The Effects of the Institutional Environment on the Internationalization of Chinese Firms - Part 14

These institutional components have posed special challenges to the firms in transitional economies (Yiu, et al., 2007). This is particularly the case for Chinese MNCs. China's economy has undergone significant changes, since it embarked on its transition from a centrally planned economy to a market-oriented economy in late 1970s. China's formal access to the World Trade Organization (WTO) at the end of 2001 further pushed the liberalization and openness of the economy, and all the transitional protective provisions have now expired. Chinese firms are now facing a much more competitive environment. The intensive competition has driven Chinese firms to go overseas.

Competition pressure from giant Western MNCs has also forced Chinese firms to seek cooperation and linkages and to leverage their combined resources. The various associations at the industry level provide such a platform. The functions of industry associations in China vary widely by industry. Some of them just act as liaisons among firms, while some take a more proactive role, such as to pool resources and capabilities of firms in the industry for overseas investment projects. For example, the Guangdong High-tech Industry Chamber actively built five resource databases, including a government database, an entrepreneur database, a technological experts database, a finance relations database, and a media database. This organization provides information on services to its 6,000 member firms, such as information technology, financing, business, and overseas investment. The Chamber successfully organized around 20 member firms to invest in high-tech development zones in Vietnam via its connections with local chambers of commerce and other organizations for economic cooperation (Guangdong High-tech Industry Chamber, January 2008).
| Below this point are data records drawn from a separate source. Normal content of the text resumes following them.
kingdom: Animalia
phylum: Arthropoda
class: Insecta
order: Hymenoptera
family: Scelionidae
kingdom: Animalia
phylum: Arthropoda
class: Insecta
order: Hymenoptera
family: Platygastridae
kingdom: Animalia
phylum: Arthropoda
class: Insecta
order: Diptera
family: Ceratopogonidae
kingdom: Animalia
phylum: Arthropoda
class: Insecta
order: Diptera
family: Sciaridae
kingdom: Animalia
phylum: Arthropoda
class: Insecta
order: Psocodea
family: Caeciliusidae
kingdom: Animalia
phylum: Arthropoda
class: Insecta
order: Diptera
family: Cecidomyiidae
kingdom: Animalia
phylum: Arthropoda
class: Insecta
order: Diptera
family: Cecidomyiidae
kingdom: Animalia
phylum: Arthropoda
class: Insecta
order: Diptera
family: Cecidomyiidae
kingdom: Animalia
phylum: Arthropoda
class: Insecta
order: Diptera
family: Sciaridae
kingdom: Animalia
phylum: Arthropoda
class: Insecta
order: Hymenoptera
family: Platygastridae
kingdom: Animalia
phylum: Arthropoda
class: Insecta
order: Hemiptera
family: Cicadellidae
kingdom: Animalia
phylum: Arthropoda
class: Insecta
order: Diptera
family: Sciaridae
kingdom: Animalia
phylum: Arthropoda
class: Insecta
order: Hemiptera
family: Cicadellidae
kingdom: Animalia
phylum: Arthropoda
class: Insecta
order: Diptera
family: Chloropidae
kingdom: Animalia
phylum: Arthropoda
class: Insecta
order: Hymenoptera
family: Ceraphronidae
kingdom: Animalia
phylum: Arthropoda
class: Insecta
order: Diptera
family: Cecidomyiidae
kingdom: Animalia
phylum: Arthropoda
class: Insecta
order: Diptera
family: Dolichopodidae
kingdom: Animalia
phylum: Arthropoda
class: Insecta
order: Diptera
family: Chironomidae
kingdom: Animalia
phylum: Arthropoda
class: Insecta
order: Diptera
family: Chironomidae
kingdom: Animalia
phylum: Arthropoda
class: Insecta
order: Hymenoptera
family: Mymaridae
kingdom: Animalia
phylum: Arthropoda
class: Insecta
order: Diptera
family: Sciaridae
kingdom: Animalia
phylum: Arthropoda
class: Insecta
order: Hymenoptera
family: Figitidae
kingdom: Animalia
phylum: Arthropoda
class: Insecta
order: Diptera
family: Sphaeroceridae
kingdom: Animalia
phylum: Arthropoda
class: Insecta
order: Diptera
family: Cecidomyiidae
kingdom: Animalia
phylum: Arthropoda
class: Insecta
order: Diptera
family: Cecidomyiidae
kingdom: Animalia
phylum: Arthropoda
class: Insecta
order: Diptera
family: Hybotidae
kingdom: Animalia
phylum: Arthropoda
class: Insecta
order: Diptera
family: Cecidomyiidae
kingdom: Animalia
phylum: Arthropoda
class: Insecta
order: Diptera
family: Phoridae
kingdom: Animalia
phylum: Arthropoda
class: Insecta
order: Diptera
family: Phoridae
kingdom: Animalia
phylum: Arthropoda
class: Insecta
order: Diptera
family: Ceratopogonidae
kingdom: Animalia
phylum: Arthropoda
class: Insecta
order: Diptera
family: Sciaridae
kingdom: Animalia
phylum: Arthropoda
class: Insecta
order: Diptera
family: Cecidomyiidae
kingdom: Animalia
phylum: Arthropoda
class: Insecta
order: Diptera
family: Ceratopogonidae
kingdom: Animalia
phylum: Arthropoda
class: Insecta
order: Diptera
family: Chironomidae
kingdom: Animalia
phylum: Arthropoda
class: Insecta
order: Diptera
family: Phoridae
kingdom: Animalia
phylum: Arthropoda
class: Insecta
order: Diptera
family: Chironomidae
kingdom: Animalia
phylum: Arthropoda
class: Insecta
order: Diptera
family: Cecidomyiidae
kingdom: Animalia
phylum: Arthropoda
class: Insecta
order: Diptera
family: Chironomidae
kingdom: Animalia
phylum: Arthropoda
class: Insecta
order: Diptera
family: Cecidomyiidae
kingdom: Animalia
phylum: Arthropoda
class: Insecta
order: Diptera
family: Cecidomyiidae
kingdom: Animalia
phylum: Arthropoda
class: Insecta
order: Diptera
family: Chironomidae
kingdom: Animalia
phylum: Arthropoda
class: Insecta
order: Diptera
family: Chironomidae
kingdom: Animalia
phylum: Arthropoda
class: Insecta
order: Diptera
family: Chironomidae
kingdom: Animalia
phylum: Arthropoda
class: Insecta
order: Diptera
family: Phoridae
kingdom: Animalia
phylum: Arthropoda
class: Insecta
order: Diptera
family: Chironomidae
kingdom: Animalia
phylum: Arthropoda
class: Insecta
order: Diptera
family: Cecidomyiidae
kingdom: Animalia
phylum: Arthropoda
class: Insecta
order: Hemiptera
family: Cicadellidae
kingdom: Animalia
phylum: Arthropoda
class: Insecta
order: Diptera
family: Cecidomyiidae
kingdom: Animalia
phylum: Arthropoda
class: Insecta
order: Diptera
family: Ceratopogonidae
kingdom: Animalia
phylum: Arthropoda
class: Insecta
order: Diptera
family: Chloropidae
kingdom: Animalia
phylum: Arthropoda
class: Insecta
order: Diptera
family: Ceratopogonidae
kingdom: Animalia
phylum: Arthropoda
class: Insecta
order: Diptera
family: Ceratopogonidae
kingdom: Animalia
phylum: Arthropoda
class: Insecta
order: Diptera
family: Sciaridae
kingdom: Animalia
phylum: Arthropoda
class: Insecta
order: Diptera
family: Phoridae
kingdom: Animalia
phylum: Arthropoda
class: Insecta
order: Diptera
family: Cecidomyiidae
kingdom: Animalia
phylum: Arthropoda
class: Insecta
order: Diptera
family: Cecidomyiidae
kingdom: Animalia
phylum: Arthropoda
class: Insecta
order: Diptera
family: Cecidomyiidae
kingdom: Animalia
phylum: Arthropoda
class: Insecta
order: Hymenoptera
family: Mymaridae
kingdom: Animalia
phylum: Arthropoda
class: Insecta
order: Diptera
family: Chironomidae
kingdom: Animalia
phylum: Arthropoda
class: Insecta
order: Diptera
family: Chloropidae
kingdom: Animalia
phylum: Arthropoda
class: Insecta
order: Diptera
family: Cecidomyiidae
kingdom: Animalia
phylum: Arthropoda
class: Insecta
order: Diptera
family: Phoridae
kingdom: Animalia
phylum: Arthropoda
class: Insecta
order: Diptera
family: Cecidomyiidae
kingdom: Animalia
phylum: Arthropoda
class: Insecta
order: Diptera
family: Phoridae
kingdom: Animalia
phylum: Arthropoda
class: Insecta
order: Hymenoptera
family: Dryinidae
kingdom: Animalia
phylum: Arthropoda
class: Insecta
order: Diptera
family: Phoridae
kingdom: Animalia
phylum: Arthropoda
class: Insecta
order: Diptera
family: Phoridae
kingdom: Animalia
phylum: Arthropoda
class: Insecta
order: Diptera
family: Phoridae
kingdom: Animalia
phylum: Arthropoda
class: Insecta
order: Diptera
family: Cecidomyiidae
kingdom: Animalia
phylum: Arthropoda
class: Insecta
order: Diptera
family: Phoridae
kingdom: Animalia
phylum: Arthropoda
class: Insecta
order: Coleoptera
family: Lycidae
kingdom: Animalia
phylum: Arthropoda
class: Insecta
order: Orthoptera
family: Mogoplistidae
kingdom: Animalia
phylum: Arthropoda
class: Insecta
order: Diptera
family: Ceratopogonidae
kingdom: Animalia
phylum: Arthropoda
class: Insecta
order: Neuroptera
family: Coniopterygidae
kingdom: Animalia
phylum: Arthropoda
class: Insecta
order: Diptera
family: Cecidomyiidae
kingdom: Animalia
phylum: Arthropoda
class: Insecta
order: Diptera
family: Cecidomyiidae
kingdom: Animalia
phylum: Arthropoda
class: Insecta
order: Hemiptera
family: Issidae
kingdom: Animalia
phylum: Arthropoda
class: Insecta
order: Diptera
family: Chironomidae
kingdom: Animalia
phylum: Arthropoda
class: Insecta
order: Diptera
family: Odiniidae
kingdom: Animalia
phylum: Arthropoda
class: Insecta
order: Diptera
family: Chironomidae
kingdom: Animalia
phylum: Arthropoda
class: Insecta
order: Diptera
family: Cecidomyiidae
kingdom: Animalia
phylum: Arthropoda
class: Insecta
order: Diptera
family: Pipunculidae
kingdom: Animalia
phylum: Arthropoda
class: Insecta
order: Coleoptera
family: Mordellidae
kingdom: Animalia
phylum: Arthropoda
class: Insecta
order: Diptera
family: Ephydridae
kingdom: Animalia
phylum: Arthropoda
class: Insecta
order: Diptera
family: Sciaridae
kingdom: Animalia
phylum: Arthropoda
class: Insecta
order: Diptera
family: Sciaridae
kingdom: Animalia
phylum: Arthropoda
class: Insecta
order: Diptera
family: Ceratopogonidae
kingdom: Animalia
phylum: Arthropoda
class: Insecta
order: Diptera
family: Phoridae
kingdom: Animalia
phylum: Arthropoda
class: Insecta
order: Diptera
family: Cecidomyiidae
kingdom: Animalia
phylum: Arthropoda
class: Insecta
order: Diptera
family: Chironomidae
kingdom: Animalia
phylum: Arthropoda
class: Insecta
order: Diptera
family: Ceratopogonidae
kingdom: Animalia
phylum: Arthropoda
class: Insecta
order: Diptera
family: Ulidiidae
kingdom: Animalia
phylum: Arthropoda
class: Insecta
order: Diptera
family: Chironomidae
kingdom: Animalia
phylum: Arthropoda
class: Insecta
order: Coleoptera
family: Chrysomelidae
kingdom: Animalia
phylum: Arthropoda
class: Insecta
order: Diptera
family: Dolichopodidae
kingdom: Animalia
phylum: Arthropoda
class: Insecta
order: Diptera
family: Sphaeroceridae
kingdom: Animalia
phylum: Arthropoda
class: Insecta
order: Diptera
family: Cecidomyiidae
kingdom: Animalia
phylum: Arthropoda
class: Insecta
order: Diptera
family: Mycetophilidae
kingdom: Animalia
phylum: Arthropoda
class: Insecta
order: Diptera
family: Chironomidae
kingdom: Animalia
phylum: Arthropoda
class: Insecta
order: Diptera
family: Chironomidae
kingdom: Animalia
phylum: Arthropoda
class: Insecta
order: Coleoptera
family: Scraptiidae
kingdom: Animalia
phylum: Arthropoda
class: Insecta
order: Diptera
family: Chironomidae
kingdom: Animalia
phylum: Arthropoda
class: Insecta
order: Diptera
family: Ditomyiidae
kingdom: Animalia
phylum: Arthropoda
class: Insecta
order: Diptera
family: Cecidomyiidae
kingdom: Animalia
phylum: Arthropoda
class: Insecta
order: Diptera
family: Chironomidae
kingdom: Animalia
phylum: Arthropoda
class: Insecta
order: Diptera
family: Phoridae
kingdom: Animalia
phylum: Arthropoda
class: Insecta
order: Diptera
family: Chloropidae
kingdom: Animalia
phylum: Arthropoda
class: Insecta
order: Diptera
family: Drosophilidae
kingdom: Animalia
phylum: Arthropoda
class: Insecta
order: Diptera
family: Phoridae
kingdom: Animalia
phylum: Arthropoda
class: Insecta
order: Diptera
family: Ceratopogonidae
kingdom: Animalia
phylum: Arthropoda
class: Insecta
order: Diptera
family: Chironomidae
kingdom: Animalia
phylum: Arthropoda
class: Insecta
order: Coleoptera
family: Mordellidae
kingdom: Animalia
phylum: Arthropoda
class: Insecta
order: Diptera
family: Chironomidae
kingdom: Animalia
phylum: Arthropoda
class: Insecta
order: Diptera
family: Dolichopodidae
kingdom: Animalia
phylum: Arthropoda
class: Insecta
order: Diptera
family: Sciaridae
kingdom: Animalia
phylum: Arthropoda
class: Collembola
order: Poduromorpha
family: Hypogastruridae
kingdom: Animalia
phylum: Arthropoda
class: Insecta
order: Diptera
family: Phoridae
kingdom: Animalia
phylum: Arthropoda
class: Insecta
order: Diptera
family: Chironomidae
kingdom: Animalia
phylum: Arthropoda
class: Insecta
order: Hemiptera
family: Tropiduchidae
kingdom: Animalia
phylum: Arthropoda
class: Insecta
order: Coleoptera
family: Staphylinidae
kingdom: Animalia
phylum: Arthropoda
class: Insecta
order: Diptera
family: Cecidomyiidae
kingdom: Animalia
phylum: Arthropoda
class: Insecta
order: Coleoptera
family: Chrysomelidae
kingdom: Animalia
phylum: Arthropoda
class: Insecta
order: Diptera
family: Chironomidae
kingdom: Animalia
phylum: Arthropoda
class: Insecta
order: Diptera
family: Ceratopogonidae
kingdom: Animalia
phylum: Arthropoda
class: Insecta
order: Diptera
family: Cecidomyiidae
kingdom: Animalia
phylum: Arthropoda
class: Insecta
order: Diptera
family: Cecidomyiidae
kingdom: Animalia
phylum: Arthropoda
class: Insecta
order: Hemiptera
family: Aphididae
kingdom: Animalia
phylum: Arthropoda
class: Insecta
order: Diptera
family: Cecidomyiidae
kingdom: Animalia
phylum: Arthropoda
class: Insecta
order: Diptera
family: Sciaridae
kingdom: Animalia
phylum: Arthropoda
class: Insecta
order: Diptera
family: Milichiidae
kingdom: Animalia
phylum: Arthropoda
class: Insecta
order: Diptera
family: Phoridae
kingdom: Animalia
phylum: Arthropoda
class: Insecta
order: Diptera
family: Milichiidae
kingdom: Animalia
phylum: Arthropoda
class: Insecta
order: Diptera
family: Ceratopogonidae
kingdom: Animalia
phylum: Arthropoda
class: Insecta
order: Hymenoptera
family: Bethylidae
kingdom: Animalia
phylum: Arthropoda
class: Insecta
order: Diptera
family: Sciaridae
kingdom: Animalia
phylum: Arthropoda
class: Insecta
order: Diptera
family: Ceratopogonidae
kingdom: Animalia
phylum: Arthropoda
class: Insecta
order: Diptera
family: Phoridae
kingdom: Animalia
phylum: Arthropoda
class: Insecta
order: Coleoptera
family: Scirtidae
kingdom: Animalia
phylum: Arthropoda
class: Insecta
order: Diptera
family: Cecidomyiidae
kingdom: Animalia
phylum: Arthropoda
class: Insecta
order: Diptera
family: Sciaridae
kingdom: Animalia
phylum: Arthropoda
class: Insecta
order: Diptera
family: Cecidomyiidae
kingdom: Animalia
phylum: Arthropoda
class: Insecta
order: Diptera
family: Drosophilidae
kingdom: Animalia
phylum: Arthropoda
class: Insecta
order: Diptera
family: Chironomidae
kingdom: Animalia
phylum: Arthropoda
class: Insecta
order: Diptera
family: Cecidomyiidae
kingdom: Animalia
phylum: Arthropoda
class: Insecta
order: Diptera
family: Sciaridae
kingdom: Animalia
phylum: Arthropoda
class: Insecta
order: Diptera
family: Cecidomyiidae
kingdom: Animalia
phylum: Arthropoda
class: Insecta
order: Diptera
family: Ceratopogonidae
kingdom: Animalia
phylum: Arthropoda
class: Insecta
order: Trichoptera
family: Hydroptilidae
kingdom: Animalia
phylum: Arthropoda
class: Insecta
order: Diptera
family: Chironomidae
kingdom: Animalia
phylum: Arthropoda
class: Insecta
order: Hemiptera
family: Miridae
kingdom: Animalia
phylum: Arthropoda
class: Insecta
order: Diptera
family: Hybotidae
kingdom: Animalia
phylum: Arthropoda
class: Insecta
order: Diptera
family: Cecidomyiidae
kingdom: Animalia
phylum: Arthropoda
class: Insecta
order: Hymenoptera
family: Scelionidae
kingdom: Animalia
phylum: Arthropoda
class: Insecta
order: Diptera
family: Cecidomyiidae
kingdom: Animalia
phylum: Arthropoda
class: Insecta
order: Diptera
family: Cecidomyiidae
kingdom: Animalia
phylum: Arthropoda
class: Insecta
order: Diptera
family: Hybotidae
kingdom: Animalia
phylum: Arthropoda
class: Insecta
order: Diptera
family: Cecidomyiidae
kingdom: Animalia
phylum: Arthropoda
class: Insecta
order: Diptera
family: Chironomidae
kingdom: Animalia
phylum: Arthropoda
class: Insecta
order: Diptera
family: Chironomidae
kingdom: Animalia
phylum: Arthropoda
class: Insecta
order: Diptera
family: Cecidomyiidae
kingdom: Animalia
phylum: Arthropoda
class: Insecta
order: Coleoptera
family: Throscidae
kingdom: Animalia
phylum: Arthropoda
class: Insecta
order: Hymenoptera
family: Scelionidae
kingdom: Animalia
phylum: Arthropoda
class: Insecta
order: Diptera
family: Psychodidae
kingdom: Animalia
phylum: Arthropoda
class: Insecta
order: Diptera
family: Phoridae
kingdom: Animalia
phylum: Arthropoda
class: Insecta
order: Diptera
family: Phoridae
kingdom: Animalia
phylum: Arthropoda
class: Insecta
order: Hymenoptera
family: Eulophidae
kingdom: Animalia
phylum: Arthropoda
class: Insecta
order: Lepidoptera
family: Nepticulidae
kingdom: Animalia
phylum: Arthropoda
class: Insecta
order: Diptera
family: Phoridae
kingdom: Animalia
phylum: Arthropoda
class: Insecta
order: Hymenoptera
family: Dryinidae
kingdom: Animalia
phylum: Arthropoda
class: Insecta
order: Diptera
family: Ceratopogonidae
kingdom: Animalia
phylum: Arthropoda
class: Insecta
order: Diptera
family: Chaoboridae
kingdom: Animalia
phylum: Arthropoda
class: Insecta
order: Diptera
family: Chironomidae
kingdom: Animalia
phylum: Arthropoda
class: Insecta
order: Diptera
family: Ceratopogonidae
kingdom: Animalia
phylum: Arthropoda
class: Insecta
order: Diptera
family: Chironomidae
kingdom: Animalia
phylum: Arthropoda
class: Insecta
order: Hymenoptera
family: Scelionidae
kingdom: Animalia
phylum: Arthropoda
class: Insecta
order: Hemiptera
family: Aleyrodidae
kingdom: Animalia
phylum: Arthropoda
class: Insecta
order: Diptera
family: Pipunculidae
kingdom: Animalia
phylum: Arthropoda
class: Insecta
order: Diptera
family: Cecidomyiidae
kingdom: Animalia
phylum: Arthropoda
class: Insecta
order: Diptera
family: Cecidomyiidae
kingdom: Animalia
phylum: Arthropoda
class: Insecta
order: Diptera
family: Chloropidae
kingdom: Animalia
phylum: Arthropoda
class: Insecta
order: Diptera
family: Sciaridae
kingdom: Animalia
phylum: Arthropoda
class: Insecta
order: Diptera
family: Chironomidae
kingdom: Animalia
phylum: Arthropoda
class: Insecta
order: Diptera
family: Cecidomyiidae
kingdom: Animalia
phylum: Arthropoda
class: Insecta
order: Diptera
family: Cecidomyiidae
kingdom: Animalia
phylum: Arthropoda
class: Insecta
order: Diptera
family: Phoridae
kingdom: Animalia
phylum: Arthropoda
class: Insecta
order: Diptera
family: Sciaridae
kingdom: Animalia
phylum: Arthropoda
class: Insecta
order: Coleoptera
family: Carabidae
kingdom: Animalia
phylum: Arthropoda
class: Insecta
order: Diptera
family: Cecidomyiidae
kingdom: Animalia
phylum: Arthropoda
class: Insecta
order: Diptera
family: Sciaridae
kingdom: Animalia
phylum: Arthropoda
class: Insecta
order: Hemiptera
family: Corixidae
With strong support and assistance from the local Chinese government, numerous economic development zones and high-tech parks have been established in various coastal cities and provinces. Firms in the high-tech parks are clustered in telecommunications, electronics, software engineering, and other high-tech industries. High-tech parks serve as effective incubators for firms actively seeking new technologies and strategic partners from global sources. Many successful firms in these high-tech parks have expanded their businesses abroad and invested aggressively overseas. The support and assistance offered by this unique institutional structure facilitate the building of linkages and leveraging of resources by Chinese firms.